Recently, India and Taiwan have emerged as leading warm climate whisky producers while the southern Australian island of Tasmania is Australia’s prime whisky-producing spot.
McLaren Vale is about 10km from the coast and is warmer than Tasmania but cooler than Bangalore and Taiwants Mediterranean climate has average maximum temperatures between 14C and 28C and average minimums between 7C and 16C.
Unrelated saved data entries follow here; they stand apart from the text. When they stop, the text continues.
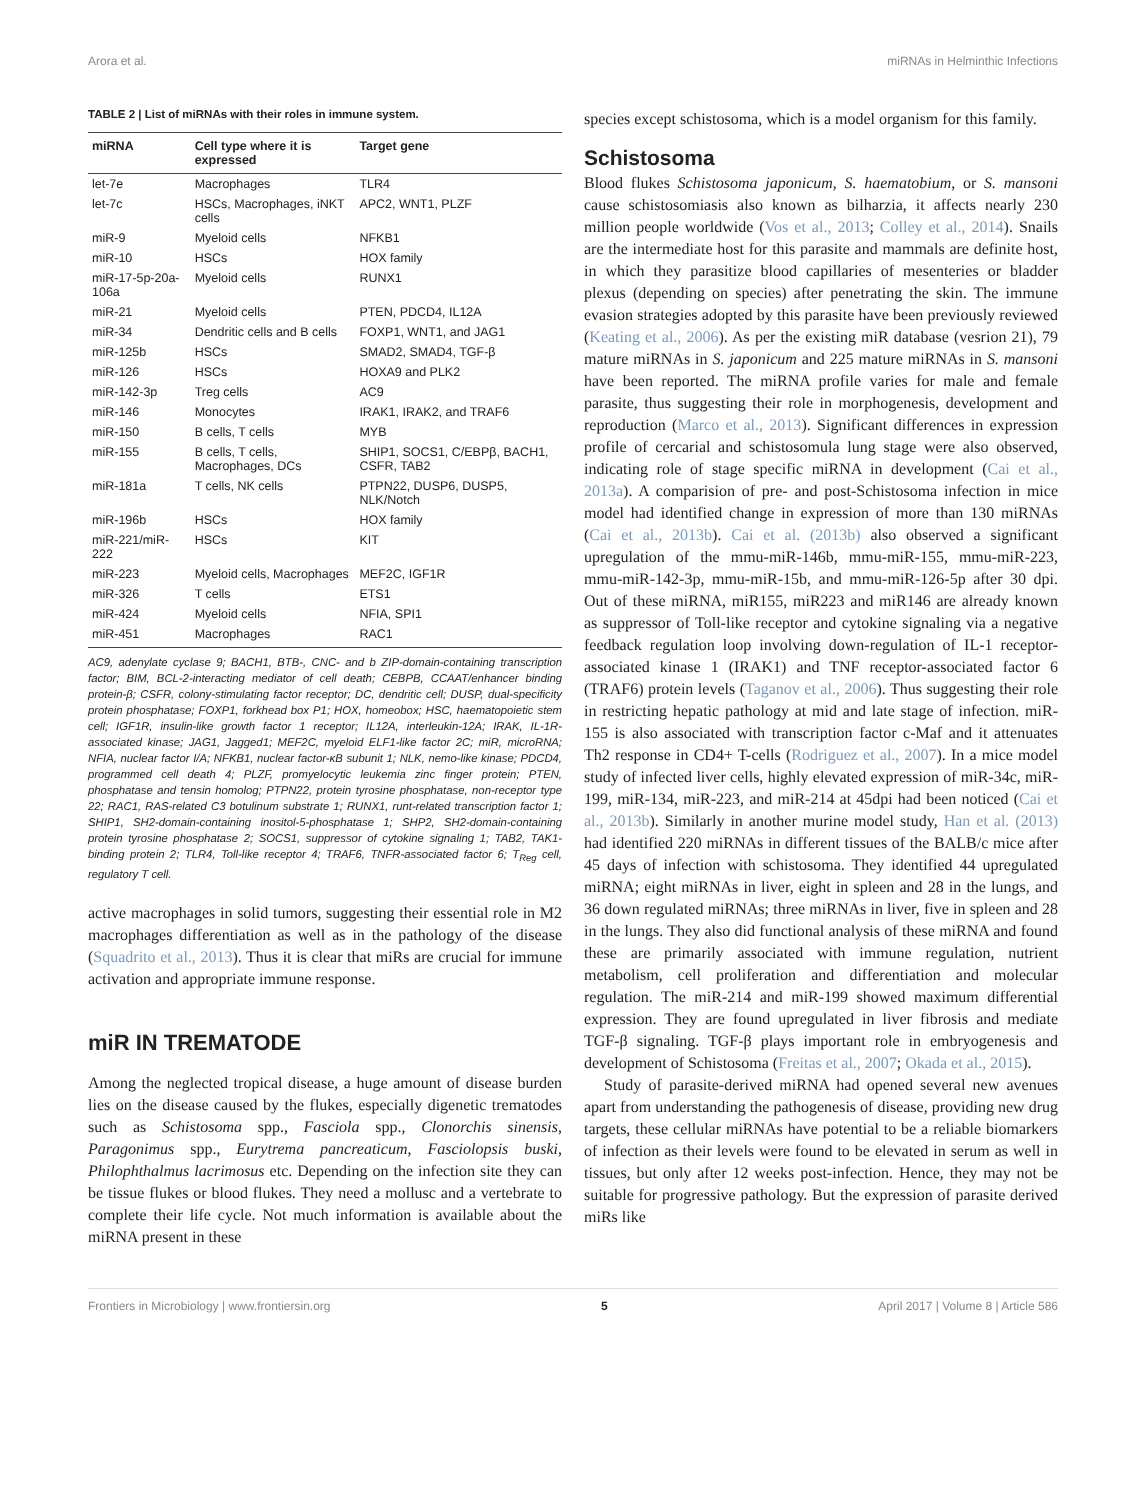Arora et al. miRNAs in Helminthic Infections
TABLE 2 | List of miRNAs with their roles in immune system.
| miRNA | Cell type where it is expressed | Target gene |
| --- | --- | --- |
| let-7e | Macrophages | TLR4 |
| let-7c | HSCs, Macrophages, iNKT cells | APC2, WNT1, PLZF |
| miR-9 | Myeloid cells | NFKB1 |
| miR-10 | HSCs | HOX family |
| miR-17-5p-20a-106a | Myeloid cells | RUNX1 |
| miR-21 | Myeloid cells | PTEN, PDCD4, IL12A |
| miR-34 | Dendritic cells and B cells | FOXP1, WNT1, and JAG1 |
| miR-125b | HSCs | SMAD2, SMAD4, TGF-β |
| miR-126 | HSCs | HOXA9 and PLK2 |
| miR-142-3p | Treg cells | AC9 |
| miR-146 | Monocytes | IRAK1, IRAK2, and TRAF6 |
| miR-150 | B cells, T cells | MYB |
| miR-155 | B cells, T cells, Macrophages, DCs | SHIP1, SOCS1, C/EBPβ, BACH1, CSFR, TAB2 |
| miR-181a | T cells, NK cells | PTPN22, DUSP6, DUSP5, NLK/Notch |
| miR-196b | HSCs | HOX family |
| miR-221/miR-222 | HSCs | KIT |
| miR-223 | Myeloid cells, Macrophages | MEF2C, IGF1R |
| miR-326 | T cells | ETS1 |
| miR-424 | Myeloid cells | NFIA, SPI1 |
| miR-451 | Macrophages | RAC1 |
AC9, adenylate cyclase 9; BACH1, BTB-, CNC- and b ZIP-domain-containing transcription factor; BIM, BCL-2-interacting mediator of cell death; CEBPB, CCAAT/enhancer binding protein-β; CSFR, colony-stimulating factor receptor; DC, dendritic cell; DUSP, dual-specificity protein phosphatase; FOXP1, forkhead box P1; HOX, homeobox; HSC, haematopoietic stem cell; IGF1R, insulin-like growth factor 1 receptor; IL12A, interleukin-12A; IRAK, IL-1R-associated kinase; JAG1, Jagged1; MEF2C, myeloid ELF1-like factor 2C; miR, microRNA; NFIA, nuclear factor I/A; NFKB1, nuclear factor-κB subunit 1; NLK, nemo-like kinase; PDCD4, programmed cell death 4; PLZF, promyelocytic leukemia zinc finger protein; PTEN, phosphatase and tensin homolog; PTPN22, protein tyrosine phosphatase, non-receptor type 22; RAC1, RAS-related C3 botulinum substrate 1; RUNX1, runt-related transcription factor 1; SHIP1, SH2-domain-containing inositol-5-phosphatase 1; SHP2, SH2-domain-containing protein tyrosine phosphatase 2; SOCS1, suppressor of cytokine signaling 1; TAB2, TAK1-binding protein 2; TLR4, Toll-like receptor 4; TRAF6, TNFR-associated factor 6; T<sub>Reg</sub> cell, regulatory T cell.
active macrophages in solid tumors, suggesting their essential role in M2 macrophages differentiation as well as in the pathology of the disease (Squadrito et al., 2013). Thus it is clear that miRs are crucial for immune activation and appropriate immune response.
miR IN TREMATODE
Among the neglected tropical disease, a huge amount of disease burden lies on the disease caused by the flukes, especially digenetic trematodes such as Schistosoma spp., Fasciola spp., Clonorchis sinensis, Paragonimus spp., Eurytrema pancreaticum, Fasciolopsis buski, Philophthalmus lacrimosus etc. Depending on the infection site they can be tissue flukes or blood flukes. They need a mollusc and a vertebrate to complete their life cycle. Not much information is available about the miRNA present in these
species except schistosoma, which is a model organism for this family.
Schistosoma
Blood flukes Schistosoma japonicum, S. haematobium, or S. mansoni cause schistosomiasis also known as bilharzia, it affects nearly 230 million people worldwide (Vos et al., 2013; Colley et al., 2014). Snails are the intermediate host for this parasite and mammals are definite host, in which they parasitize blood capillaries of mesenteries or bladder plexus (depending on species) after penetrating the skin. The immune evasion strategies adopted by this parasite have been previously reviewed (Keating et al., 2006). As per the existing miR database (vesrion 21), 79 mature miRNAs in S. japonicum and 225 mature miRNAs in S. mansoni have been reported. The miRNA profile varies for male and female parasite, thus suggesting their role in morphogenesis, development and reproduction (Marco et al., 2013). Significant differences in expression profile of cercarial and schistosomula lung stage were also observed, indicating role of stage specific miRNA in development (Cai et al., 2013a). A comparision of pre- and post-Schistosoma infection in mice model had identified change in expression of more than 130 miRNAs (Cai et al., 2013b). Cai et al. (2013b) also observed a significant upregulation of the mmu-miR-146b, mmu-miR-155, mmu-miR-223, mmu-miR-142-3p, mmu-miR-15b, and mmu-miR-126-5p after 30 dpi. Out of these miRNA, miR155, miR223 and miR146 are already known as suppressor of Toll-like receptor and cytokine signaling via a negative feedback regulation loop involving down-regulation of IL-1 receptor-associated kinase 1 (IRAK1) and TNF receptor-associated factor 6 (TRAF6) protein levels (Taganov et al., 2006). Thus suggesting their role in restricting hepatic pathology at mid and late stage of infection. miR-155 is also associated with transcription factor c-Maf and it attenuates Th2 response in CD4+ T-cells (Rodriguez et al., 2007). In a mice model study of infected liver cells, highly elevated expression of miR-34c, miR-199, miR-134, miR-223, and miR-214 at 45dpi had been noticed (Cai et al., 2013b). Similarly in another murine model study, Han et al. (2013) had identified 220 miRNAs in different tissues of the BALB/c mice after 45 days of infection with schistosoma. They identified 44 upregulated miRNA; eight miRNAs in liver, eight in spleen and 28 in the lungs, and 36 down regulated miRNAs; three miRNAs in liver, five in spleen and 28 in the lungs. They also did functional analysis of these miRNA and found these are primarily associated with immune regulation, nutrient metabolism, cell proliferation and differentiation and molecular regulation. The miR-214 and miR-199 showed maximum differential expression. They are found upregulated in liver fibrosis and mediate TGF-β signaling. TGF-β plays important role in embryogenesis and development of Schistosoma (Freitas et al., 2007; Okada et al., 2015).
Study of parasite-derived miRNA had opened several new avenues apart from understanding the pathogenesis of disease, providing new drug targets, these cellular miRNAs have potential to be a reliable biomarkers of infection as their levels were found to be elevated in serum as well in tissues, but only after 12 weeks post-infection. Hence, they may not be suitable for progressive pathology. But the expression of parasite derived miRs like
Frontiers in Microbiology | www.frontiersin.org 5 April 2017 | Volume 8 | Article 586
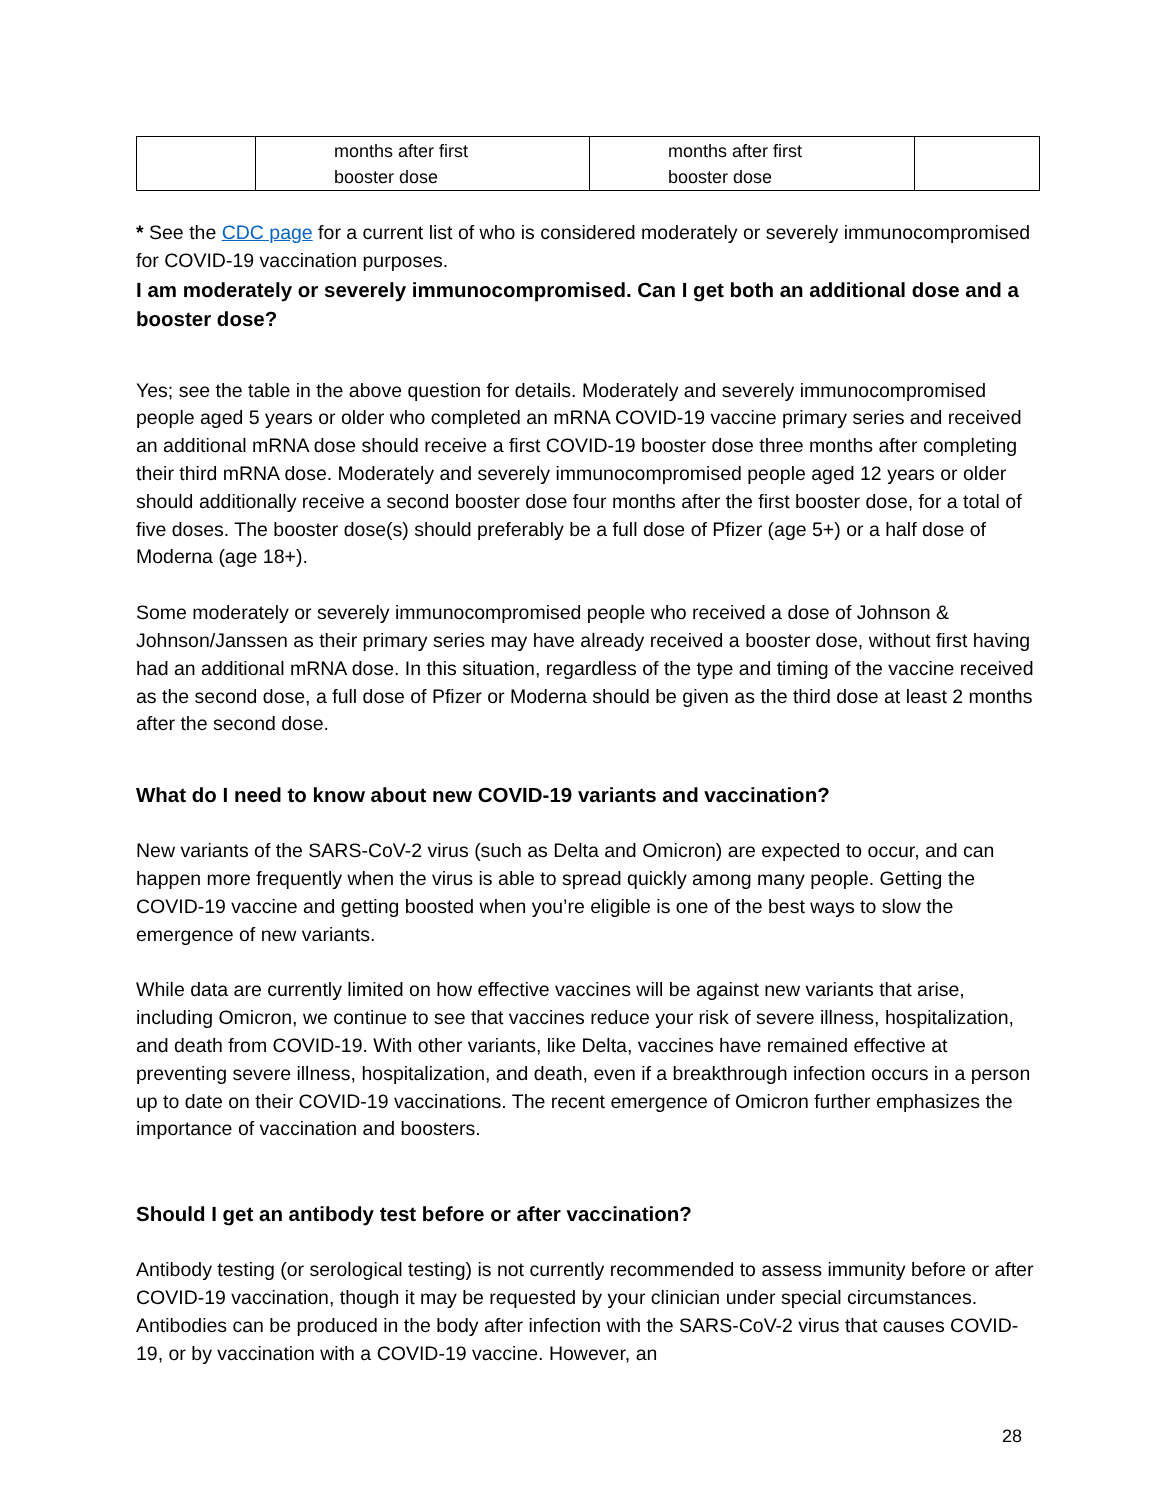| | months after first booster dose | months after first booster dose | |
* See the CDC page for a current list of who is considered moderately or severely immunocompromised for COVID-19 vaccination purposes.
I am moderately or severely immunocompromised. Can I get both an additional dose and a booster dose?
Yes; see the table in the above question for details. Moderately and severely immunocompromised people aged 5 years or older who completed an mRNA COVID-19 vaccine primary series and received an additional mRNA dose should receive a first COVID-19 booster dose three months after completing their third mRNA dose. Moderately and severely immunocompromised people aged 12 years or older should additionally receive a second booster dose four months after the first booster dose, for a total of five doses. The booster dose(s) should preferably be a full dose of Pfizer (age 5+) or a half dose of Moderna (age 18+).
Some moderately or severely immunocompromised people who received a dose of Johnson & Johnson/Janssen as their primary series may have already received a booster dose, without first having had an additional mRNA dose. In this situation, regardless of the type and timing of the vaccine received as the second dose, a full dose of Pfizer or Moderna should be given as the third dose at least 2 months after the second dose.
What do I need to know about new COVID-19 variants and vaccination?
New variants of the SARS-CoV-2 virus (such as Delta and Omicron) are expected to occur, and can happen more frequently when the virus is able to spread quickly among many people. Getting the COVID-19 vaccine and getting boosted when you’re eligible is one of the best ways to slow the emergence of new variants.
While data are currently limited on how effective vaccines will be against new variants that arise, including Omicron, we continue to see that vaccines reduce your risk of severe illness, hospitalization, and death from COVID-19. With other variants, like Delta, vaccines have remained effective at preventing severe illness, hospitalization, and death, even if a breakthrough infection occurs in a person up to date on their COVID-19 vaccinations. The recent emergence of Omicron further emphasizes the importance of vaccination and boosters.
Should I get an antibody test before or after vaccination?
Antibody testing (or serological testing) is not currently recommended to assess immunity before or after COVID-19 vaccination, though it may be requested by your clinician under special circumstances. Antibodies can be produced in the body after infection with the SARS-CoV-2 virus that causes COVID-19, or by vaccination with a COVID-19 vaccine. However, an
28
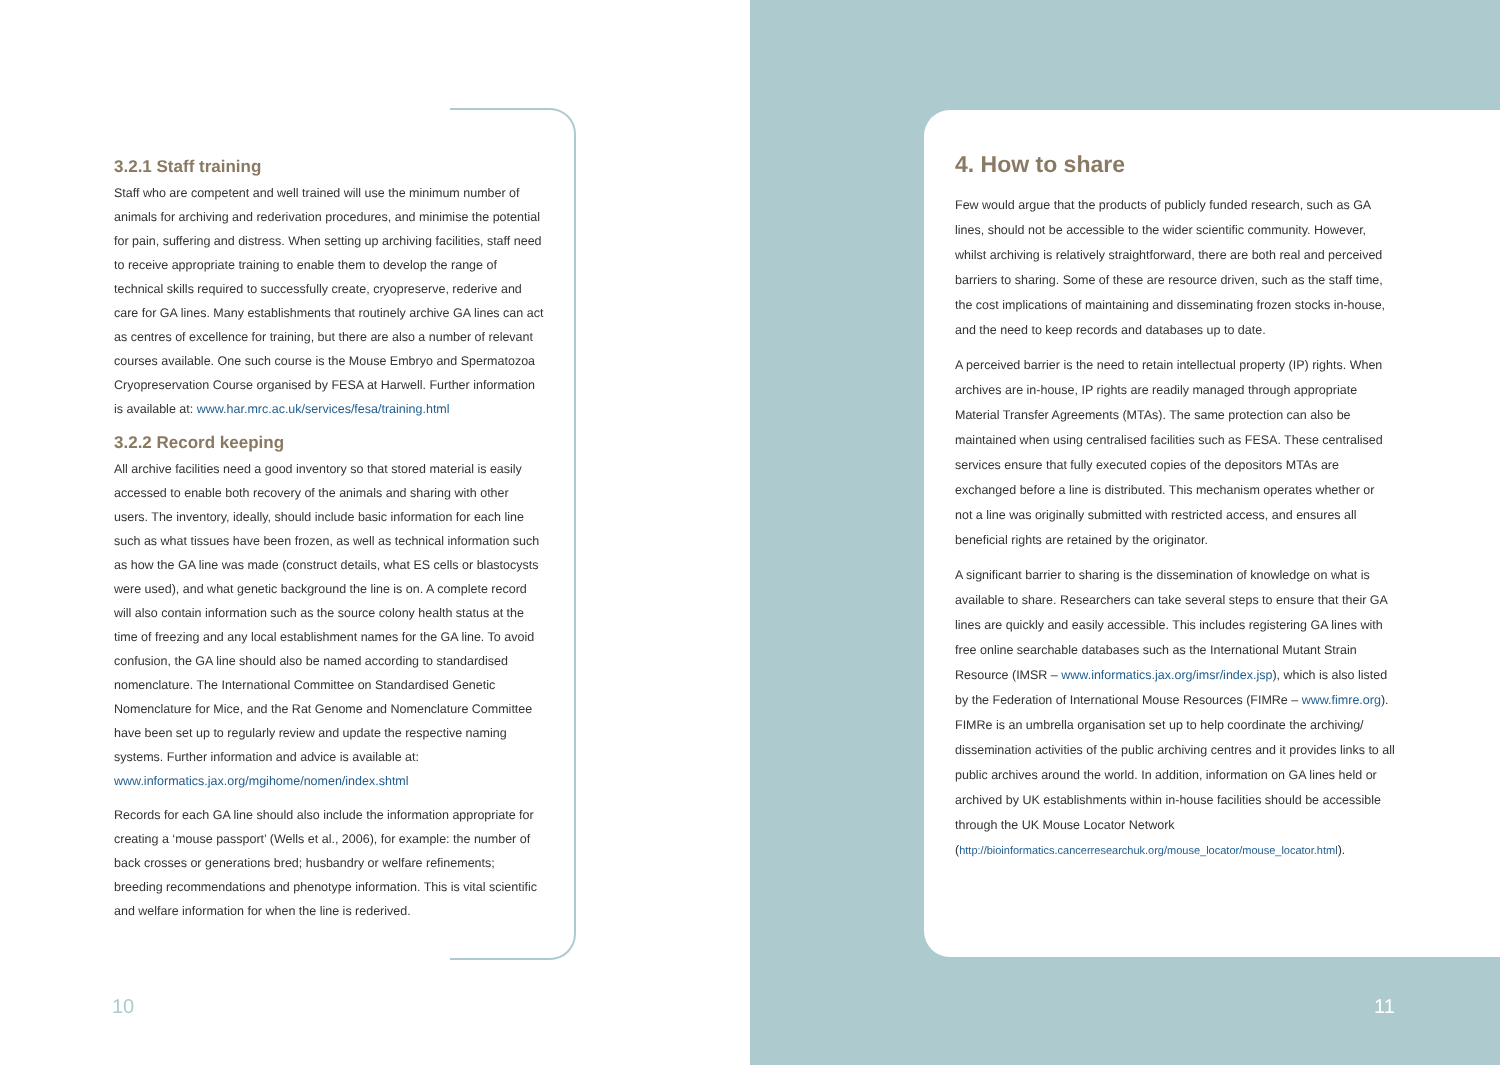3.2.1 Staff training
Staff who are competent and well trained will use the minimum number of animals for archiving and rederivation procedures, and minimise the potential for pain, suffering and distress. When setting up archiving facilities, staff need to receive appropriate training to enable them to develop the range of technical skills required to successfully create, cryopreserve, rederive and care for GA lines. Many establishments that routinely archive GA lines can act as centres of excellence for training, but there are also a number of relevant courses available. One such course is the Mouse Embryo and Spermatozoa Cryopreservation Course organised by FESA at Harwell. Further information is available at: www.har.mrc.ac.uk/services/fesa/training.html
3.2.2 Record keeping
All archive facilities need a good inventory so that stored material is easily accessed to enable both recovery of the animals and sharing with other users. The inventory, ideally, should include basic information for each line such as what tissues have been frozen, as well as technical information such as how the GA line was made (construct details, what ES cells or blastocysts were used), and what genetic background the line is on. A complete record will also contain information such as the source colony health status at the time of freezing and any local establishment names for the GA line. To avoid confusion, the GA line should also be named according to standardised nomenclature. The International Committee on Standardised Genetic Nomenclature for Mice, and the Rat Genome and Nomenclature Committee have been set up to regularly review and update the respective naming systems. Further information and advice is available at: www.informatics.jax.org/mgihome/nomen/index.shtml
Records for each GA line should also include the information appropriate for creating a ‘mouse passport’ (Wells et al., 2006), for example: the number of back crosses or generations bred; husbandry or welfare refinements; breeding recommendations and phenotype information. This is vital scientific and welfare information for when the line is rederived.
4. How to share
Few would argue that the products of publicly funded research, such as GA lines, should not be accessible to the wider scientific community. However, whilst archiving is relatively straightforward, there are both real and perceived barriers to sharing. Some of these are resource driven, such as the staff time, the cost implications of maintaining and disseminating frozen stocks in-house, and the need to keep records and databases up to date.
A perceived barrier is the need to retain intellectual property (IP) rights. When archives are in-house, IP rights are readily managed through appropriate Material Transfer Agreements (MTAs). The same protection can also be maintained when using centralised facilities such as FESA. These centralised services ensure that fully executed copies of the depositors MTAs are exchanged before a line is distributed. This mechanism operates whether or not a line was originally submitted with restricted access, and ensures all beneficial rights are retained by the originator.
A significant barrier to sharing is the dissemination of knowledge on what is available to share. Researchers can take several steps to ensure that their GA lines are quickly and easily accessible. This includes registering GA lines with free online searchable databases such as the International Mutant Strain Resource (IMSR – www.informatics.jax.org/imsr/index.jsp), which is also listed by the Federation of International Mouse Resources (FIMRe – www.fimre.org). FIMRe is an umbrella organisation set up to help coordinate the archiving/ dissemination activities of the public archiving centres and it provides links to all public archives around the world. In addition, information on GA lines held or archived by UK establishments within in-house facilities should be accessible through the UK Mouse Locator Network (http://bioinformatics.cancerresearchuk.org/mouse_locator/mouse_locator.html).
10 11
Output at the McLaren Vale Distillery which has received a AUS$500,000 South Australian Government Regional Development Fund grant, is currently limited to processing 100 tonnes of barley a year.
“So we’re looking at around 20,000 litres in our first year and growing to a maximum of 50,000 litres by year five,” said Rochfort.
The range of whiskies will start with the McLaren Vale single malt at $120-$150, through to the Bloodstone Collection featuring the “best of the best” barrels from South Australia, ranging in price from AUS$500- AUS$1000.
“We would really like to see the single malts representing the regions of South Australia because each region has its own special wines and grain growing abilities and to be able to produce a single malt which is truly made up of that region’s input is the goal,” said Rochfort.
Hi John
I am taking the liberty of writing to you regarding the maturation of your whisky. We prepare liquid oak extracts from French and American barrel stave quality wood seasoned for 2 winters outside. The wood is toasted and extracted with ethanol/water and then added to the raw spirit. No need for barrels and the result is there in 48 hrs. With the addition of a small volume of oxygen the whisky can be aged 10 years in 2 days.
May I send you a small bottle of this extract to try in a small volume of your raw spirit.
If you are interested could you send your address please.
The cost savings are enormous and the quality is consistent.